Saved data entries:
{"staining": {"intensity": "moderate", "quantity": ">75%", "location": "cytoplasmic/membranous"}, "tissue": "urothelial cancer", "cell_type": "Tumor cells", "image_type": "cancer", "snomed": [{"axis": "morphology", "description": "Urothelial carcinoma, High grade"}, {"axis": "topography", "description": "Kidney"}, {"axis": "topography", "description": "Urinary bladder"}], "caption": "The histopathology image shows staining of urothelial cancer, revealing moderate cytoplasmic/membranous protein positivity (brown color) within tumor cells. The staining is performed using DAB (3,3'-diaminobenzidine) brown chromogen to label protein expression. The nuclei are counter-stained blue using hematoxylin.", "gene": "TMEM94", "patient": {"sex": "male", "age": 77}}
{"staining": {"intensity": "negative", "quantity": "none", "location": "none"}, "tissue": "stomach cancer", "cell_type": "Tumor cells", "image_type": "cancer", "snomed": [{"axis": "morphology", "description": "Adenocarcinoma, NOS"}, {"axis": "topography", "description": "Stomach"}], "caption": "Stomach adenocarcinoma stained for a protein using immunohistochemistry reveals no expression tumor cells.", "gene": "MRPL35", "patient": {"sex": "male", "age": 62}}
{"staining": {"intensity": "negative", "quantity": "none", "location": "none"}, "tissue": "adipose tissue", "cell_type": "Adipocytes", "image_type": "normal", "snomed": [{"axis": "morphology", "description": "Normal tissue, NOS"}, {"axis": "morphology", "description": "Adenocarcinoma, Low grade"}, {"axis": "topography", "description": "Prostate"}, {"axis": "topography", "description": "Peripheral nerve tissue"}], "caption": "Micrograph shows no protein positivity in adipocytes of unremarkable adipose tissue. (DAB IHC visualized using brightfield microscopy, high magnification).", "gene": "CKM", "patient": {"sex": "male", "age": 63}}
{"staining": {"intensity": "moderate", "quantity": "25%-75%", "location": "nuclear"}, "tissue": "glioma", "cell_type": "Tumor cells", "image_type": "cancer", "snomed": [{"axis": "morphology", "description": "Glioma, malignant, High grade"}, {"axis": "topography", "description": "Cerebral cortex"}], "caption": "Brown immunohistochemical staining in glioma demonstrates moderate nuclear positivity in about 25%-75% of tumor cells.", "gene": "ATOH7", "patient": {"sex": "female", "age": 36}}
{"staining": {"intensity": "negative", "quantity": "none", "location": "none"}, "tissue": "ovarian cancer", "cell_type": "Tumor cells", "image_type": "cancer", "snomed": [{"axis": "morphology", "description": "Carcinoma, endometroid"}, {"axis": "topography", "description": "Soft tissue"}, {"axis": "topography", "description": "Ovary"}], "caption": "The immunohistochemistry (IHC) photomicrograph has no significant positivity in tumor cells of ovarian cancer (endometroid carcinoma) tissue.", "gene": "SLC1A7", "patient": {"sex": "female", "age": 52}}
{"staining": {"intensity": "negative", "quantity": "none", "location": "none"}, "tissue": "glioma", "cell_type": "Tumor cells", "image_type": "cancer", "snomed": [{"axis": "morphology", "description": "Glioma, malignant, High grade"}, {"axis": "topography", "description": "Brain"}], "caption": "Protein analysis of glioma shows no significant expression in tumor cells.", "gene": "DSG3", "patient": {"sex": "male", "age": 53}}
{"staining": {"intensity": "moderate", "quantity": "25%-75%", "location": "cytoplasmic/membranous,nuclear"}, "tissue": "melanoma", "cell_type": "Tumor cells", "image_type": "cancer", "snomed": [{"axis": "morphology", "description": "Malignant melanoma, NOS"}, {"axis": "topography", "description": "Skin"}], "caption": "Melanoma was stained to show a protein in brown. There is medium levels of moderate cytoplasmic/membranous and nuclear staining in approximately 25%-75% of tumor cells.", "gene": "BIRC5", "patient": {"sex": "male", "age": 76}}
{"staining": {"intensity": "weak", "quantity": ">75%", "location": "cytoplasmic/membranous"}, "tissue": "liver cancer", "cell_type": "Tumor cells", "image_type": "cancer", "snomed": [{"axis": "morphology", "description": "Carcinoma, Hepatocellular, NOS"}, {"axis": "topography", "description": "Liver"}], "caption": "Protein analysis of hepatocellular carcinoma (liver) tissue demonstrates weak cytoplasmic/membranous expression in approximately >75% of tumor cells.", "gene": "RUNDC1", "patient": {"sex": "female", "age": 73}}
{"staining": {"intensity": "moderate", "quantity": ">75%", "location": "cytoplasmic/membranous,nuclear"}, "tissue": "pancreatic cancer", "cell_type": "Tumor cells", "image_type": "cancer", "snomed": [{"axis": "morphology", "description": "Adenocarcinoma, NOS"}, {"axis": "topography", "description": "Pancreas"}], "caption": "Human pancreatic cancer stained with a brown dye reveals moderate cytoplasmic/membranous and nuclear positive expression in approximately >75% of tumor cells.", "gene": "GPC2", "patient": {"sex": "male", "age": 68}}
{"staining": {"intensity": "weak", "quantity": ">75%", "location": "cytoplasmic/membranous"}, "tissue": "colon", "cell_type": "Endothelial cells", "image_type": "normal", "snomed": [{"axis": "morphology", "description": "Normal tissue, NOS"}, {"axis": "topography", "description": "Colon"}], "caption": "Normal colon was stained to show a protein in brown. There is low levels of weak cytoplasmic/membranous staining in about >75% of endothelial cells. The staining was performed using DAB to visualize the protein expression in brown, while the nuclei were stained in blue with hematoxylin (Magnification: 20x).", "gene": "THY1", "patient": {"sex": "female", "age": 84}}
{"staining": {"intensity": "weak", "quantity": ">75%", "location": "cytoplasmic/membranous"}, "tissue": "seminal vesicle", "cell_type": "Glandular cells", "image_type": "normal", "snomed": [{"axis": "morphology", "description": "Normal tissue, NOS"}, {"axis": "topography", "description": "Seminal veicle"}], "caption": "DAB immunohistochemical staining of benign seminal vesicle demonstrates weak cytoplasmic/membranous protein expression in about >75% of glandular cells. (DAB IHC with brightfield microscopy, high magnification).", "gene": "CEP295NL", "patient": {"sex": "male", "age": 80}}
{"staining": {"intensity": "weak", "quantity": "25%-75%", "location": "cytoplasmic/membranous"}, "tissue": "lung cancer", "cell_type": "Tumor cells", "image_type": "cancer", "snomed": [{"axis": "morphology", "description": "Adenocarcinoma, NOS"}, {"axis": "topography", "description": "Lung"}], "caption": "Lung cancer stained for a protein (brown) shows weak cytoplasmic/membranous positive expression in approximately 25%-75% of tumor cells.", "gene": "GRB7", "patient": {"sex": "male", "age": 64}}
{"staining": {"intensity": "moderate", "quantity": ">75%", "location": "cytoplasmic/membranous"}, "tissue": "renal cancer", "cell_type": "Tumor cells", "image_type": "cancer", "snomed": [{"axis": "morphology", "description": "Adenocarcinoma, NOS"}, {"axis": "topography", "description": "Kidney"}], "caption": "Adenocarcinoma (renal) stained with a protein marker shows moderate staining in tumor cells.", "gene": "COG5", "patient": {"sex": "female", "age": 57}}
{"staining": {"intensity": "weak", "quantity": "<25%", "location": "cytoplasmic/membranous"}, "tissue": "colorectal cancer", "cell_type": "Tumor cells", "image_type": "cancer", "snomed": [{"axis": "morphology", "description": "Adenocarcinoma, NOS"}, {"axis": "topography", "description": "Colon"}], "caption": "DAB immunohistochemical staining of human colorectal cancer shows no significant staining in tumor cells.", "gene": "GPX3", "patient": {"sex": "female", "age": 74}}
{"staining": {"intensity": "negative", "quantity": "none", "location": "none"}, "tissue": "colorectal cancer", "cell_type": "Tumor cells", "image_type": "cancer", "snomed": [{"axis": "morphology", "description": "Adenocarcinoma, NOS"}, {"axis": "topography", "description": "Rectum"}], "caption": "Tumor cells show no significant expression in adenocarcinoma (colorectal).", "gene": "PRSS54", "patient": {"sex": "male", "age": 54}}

### What the task requires
When a line in the data above contains the string "colorectal", copy that line.

### Response to the task
{"staining": {"intensity": "weak", "quantity": "<25%", "location": "cytoplasmic/membranous"}, "tissue": "colorectal cancer", "cell_type": "Tumor cells", "image_type": "cancer", "snomed": [{"axis": "morphology", "description": "Adenocarcinoma, NOS"}, {"axis": "topography", "description": "Colon"}], "caption": "DAB immunohistochemical staining of human colorectal cancer shows no significant staining in tumor cells.", "gene": "GPX3", "patient": {"sex": "female", "age": 74}}
{"staining": {"intensity": "negative", "quantity": "none", "location": "none"}, "tissue": "colorectal cancer", "cell_type": "Tumor cells", "image_type": "cancer", "snomed": [{"axis": "morphology", "description": "Adenocarcinoma, NOS"}, {"axis": "topography", "description": "Rectum"}], "caption": "Tumor cells show no significant expression in adenocarcinoma (colorectal).", "gene": "PRSS54", "patient": {"sex": "male", "age": 54}}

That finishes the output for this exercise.